Saturday, February 25, 2017

A Stranger In The Kitchen


    Over the last twenty years or so, it has become the custom of the various congregations on our island to offer free hot meals to all comers during the winter months.  Currently, all seven days of the week are covered.  The meals vary from a fixed menu of lasagna and salad for lunch on Sundays to a chef catered dinner on Saturday evenings to a grand potluck on Wednesdays.  Our little congregation provides home made soup and casseroles and dessert on Tuesdays. 
            The suppers draw from a varied population.  Some folks are homeless.  Others are young families struggling to make ends meet.  Still others are alone and in need of the social contacts.  Many are seniors who don’t enjoy cooking for one person.  The one thing all the community suppers hold in common is that they are open, welcoming places for members of the community to gather throughout the gray winter months regardless of what draws them.
            Last Tuesday we served spaghetti with meat sauce and a salad augmented  by a corn chowder and a rice and bean casserole contributed by two of the guests.  Following the meal, the clean up has also become a community thing.   Guests bring their dishes to the kitchen.  Some volunteer to scrape.  Others to load the dishwasher.  Still others put the folding chairs away and store the tables until the next time.  Often a sense of joy and “family”  floods the atmosphere.
            After dinner one of the guests joined me in the kitchen, eager to scrape dishes for me to rinse prior to loading  them in the dishwasher.   A three day stubble, multiple layers of clothing, and a sweet uncertainty about whether he had a place at the table hinted at his possible life circumstances.  He remarked about his gratitude for a hot meal.  I told him I was happy that he had enjoyed it and that I was glad he had come.
He said he had traveled around a lot and eaten in a lot of places, but he had never felt  welcomed until he  decided to try out the community suppers.  He innocently marveled at how kind people were, and how they made him feel at home.  He said he didn’t always know that churches were places where he would be welcome, but he thought that there was something in the Bible about being kind to strangers.  I had to turn my attention to the dishwasher so he wouldn’t see tears welling up.
Over and over again the charge of our sacred texts is to welcome the stranger.  We are admonished over and over again: You shall not wrong or oppress a resident alien, for you were aliens in the land of Egypt. (Exodus 22:21)  Both the command and the rationale are given in the same sentence.  We have all been strangers at one point or another in our lives.  The importance of remembering what that feels like needs to be connected with our compassion for the stranger we meet at any moment. 
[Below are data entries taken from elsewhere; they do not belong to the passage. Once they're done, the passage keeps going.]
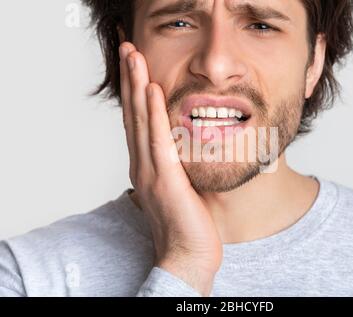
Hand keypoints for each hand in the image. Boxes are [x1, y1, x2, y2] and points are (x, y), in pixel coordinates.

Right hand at [119, 42, 222, 295]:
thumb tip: (181, 144)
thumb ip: (175, 163)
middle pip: (133, 114)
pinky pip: (158, 139)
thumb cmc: (187, 222)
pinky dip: (153, 112)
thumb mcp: (179, 185)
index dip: (133, 91)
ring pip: (140, 120)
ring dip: (136, 85)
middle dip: (129, 78)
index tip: (133, 65)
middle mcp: (142, 164)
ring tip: (133, 55)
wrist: (188, 255)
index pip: (137, 121)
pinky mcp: (164, 179)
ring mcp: (150, 171)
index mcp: (146, 165)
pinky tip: (151, 89)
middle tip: (126, 47)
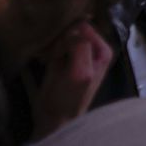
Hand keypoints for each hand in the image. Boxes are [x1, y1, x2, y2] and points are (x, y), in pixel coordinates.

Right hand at [30, 21, 114, 138]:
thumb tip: (74, 26)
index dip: (69, 36)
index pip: (84, 27)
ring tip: (48, 60)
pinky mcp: (60, 58)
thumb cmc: (70, 98)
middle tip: (53, 57)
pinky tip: (43, 60)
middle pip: (72, 29)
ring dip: (51, 45)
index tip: (61, 51)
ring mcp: (76, 52)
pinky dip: (46, 48)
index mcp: (102, 50)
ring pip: (61, 35)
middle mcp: (92, 48)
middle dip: (60, 40)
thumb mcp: (80, 72)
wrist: (53, 119)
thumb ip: (81, 47)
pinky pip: (52, 43)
            Out of curiosity, I consulted Webster for the meaning of  the word “estrange.”    It means to remove from customary environment or associations; to arouse enmity or indifference where there had formerly been love, affection or friendliness. 
            So much of our global public discourse these days has to do with the question of “what to do with the stranger?”   Even on a small island with a relatively intact sense of community we cannot escape the challenges that come with stress-filled movements of  so many human beings who have literally been estranged - removed from their customary environments by war, persecution, hunger, threats of slavery , poverty, or homelessness - and now by increased rigor in enforcing immigration laws, and by the threat of deportation.   The less than compassionate response to the stranger is fear, indifference,  and increasingly, enmity.   We have become strangers who estrange others.
            The ancient text of Genesis tells us that the patriarch, Abraham, was sitting at the entrance of his tent during the heat of the day when three strangers approached him.  He offered them water, saw to it that their feet were washed and ordered that a feast be prepared for them.   There is a tradition that Abraham’s tent was open on all four sides so that a stranger would not have to search for the entrance in order to find hospitality.  The stranger was not to be feared and rejected, but welcomed and made to feel at home. 
            I had to reflect awhile on the meaning of the tears I felt welling up when I heard my new dish-washing partner wonder at how welcome he felt in our little church.  I wondered why he was surprised; wondered why he couldn’t just take it for granted that he would be welcomed in a church.  I don’t know where his travels have taken him or what he encountered along the way,  but it was clear to me that he had not always encountered hospitality from some of those most responsible for offering it freely. 
            I went to bed with a little prayer of gratitude.  Maybe it was only spaghetti with meat sauce, a bit of laughter and fellowship around the table, a little shared labor in the kitchen after dinner - - but at least we were doing something right.